What are the Tax Implications of Providing for Grandchildren?

The following tax rules are important to those families considering lifetime gifts to benefit grandchildren:

  • Annual Exclusion Gifts. An individual may gift up to $15,000 annually to any family member (e.g., child or grandchild) without having the value of that gift count against his or her so-called “unified credit” from federal estate and gift taxes. For my Minnesota clients who have assets in excess of the Minnesota estate tax exemption ($3.0 million for 2020 and beyond), making annual exclusion gifts to grandchildren avoids the implication of the “3 Year Rule” that would otherwise subject gifted assets to Minnesota estate taxes if clients die within three years of making the gift.
  • 529 Accounts. A gift made to a 529 Plan account for the benefit of a grandchild qualifies as an annual exclusion gift.  Grandparents can “superfund” a grandchild’s 529 Plan account by transferring cash to the 529 Plan having a value of up to five times their annual exclusion gift amount.  Since the 2019 annual exclusion gift amount is $15,000, grandparents can currently gift up to $75,000 to a grandchild’s 529 account in one calendar year without using unified credit.
  • Tuition Payments and Health Care Costs. A check written directly to an educational institution for tuition does not count against a client’s annual exclusion gift amount. Likewise, if a grandchild has incurred significant medical expenses, a grandparent may write a check directly to the care provider, and this gift does not count against the client’s annual exclusion gift amount.
  • Lifetime Unified Credit. One of the most commonly misunderstood issues for clients is the implication of making gifts above the annual exclusion gift amount. If clients give more than $15,000 in 2019 to any one family member, the client will not likely pay any gift tax; rather, the client will need to file a gift tax return to report that the amount of the gift in excess of the annual exclusion gift amount utilizes some of his or her unified credit. Since the current federal unified credit is $11.18 million, most clients are not in danger of exhausting their unified credit during lifetime and paying gift taxes.

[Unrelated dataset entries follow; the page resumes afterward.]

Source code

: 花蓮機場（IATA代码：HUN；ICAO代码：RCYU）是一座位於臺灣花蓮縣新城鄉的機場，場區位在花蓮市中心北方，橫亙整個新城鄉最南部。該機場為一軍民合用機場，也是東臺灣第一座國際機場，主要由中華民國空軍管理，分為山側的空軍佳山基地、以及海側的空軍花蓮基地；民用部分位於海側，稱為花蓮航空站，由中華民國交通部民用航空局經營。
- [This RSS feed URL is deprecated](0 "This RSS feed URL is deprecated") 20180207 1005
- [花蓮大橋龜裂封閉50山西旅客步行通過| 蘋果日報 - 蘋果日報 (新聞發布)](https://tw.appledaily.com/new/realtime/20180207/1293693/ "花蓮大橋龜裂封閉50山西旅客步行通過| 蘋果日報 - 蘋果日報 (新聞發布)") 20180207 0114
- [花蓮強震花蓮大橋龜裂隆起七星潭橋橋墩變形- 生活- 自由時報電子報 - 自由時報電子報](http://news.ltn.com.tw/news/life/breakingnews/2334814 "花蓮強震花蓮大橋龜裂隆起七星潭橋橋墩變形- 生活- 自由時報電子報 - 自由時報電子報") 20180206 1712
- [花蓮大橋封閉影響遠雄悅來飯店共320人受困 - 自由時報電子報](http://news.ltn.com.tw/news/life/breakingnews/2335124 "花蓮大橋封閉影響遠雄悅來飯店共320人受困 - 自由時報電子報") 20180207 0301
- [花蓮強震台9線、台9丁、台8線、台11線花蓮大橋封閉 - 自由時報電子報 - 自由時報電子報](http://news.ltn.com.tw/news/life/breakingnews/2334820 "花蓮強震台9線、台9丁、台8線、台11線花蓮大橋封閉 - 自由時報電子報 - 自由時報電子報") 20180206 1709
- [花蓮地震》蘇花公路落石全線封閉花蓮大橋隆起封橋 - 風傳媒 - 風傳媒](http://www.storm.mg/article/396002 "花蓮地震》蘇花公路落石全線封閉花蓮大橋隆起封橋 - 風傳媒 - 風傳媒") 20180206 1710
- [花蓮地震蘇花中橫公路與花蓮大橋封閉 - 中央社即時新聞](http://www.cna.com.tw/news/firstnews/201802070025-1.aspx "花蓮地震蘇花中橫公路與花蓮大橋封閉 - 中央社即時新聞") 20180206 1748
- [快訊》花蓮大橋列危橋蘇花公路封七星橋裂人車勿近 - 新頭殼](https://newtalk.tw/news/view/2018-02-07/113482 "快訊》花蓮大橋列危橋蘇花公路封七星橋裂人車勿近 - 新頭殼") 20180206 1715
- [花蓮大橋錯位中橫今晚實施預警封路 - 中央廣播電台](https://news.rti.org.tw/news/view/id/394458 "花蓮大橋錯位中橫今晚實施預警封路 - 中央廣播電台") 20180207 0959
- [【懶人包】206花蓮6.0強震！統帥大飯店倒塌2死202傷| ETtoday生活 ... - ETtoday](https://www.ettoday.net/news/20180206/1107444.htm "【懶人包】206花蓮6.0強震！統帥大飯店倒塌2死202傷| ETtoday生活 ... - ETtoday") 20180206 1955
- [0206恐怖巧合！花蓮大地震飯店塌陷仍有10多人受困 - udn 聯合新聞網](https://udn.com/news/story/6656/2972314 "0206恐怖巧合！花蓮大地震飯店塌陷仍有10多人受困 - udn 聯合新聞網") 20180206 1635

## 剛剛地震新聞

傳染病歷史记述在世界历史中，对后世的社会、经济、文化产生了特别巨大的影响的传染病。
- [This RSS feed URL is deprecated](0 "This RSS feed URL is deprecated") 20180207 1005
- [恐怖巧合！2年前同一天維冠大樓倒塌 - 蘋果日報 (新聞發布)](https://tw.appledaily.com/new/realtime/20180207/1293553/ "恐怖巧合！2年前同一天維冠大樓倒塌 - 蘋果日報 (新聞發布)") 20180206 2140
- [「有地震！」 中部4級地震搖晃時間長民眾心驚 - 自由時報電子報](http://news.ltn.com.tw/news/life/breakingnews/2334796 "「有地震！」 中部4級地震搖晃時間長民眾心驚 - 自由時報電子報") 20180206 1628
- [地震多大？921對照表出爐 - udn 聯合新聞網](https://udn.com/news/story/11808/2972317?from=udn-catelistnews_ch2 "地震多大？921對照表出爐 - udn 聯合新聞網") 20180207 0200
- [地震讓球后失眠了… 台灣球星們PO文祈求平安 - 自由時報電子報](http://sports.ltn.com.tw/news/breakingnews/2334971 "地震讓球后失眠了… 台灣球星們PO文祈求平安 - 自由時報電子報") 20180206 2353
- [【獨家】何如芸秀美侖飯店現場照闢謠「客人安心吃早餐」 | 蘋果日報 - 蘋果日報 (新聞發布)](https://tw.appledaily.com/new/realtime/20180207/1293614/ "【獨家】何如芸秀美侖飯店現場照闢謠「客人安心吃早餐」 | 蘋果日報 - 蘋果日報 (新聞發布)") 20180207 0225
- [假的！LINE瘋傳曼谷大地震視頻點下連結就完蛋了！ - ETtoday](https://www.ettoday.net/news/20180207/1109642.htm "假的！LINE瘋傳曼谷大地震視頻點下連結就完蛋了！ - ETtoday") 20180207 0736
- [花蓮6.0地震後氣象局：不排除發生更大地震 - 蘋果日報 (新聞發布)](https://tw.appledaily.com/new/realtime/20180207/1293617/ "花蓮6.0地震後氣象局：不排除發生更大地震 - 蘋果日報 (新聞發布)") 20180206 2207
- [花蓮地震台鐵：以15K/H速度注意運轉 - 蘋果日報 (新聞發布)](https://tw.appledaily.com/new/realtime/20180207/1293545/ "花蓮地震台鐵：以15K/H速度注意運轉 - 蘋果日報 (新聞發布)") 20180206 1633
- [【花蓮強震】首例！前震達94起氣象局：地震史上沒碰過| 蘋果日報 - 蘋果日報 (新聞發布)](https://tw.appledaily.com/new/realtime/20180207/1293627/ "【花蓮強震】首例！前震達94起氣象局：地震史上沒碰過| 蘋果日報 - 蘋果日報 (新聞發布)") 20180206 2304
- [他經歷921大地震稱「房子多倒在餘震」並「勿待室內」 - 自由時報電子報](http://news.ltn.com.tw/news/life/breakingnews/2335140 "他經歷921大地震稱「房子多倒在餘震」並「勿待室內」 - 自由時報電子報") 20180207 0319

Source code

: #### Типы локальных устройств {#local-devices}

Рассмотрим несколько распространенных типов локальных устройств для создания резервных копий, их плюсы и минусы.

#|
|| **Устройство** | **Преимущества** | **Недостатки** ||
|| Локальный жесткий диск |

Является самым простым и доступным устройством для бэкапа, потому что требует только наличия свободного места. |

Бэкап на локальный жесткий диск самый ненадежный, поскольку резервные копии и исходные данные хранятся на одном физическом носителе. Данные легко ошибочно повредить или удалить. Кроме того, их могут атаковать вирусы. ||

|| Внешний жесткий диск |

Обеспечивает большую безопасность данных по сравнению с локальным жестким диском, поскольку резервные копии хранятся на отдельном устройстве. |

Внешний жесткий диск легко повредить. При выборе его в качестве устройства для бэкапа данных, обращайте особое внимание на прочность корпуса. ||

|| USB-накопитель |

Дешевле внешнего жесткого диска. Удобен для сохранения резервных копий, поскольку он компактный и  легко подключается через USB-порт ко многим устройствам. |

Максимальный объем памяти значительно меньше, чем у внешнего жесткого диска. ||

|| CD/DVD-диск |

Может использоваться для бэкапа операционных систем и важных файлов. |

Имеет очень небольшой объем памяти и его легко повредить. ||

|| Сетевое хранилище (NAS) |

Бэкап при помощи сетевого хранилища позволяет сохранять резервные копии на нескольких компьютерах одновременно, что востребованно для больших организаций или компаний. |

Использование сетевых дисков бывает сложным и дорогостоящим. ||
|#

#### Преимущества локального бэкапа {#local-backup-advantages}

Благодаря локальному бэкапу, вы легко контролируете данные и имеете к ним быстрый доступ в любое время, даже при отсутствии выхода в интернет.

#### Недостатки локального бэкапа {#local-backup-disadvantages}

How Do You Coordinate Lifetime Gifts With an Estate Plan?

It is critically important that a client’s lifetime gifting strategy be coordinated with the provisions of his or her Will or Revocable Trust.  I often recommend using “make up” provisions for the benefit of younger grandchildren who, as of the time of the grandparent’s death, may not have had the same opportunity to receive the same amount of gifts.  In such cases, the younger grandchildren can be “equalized” following the client’s death for certain lifetime gifts that were made to the older grandchildren during the client’s lifetime.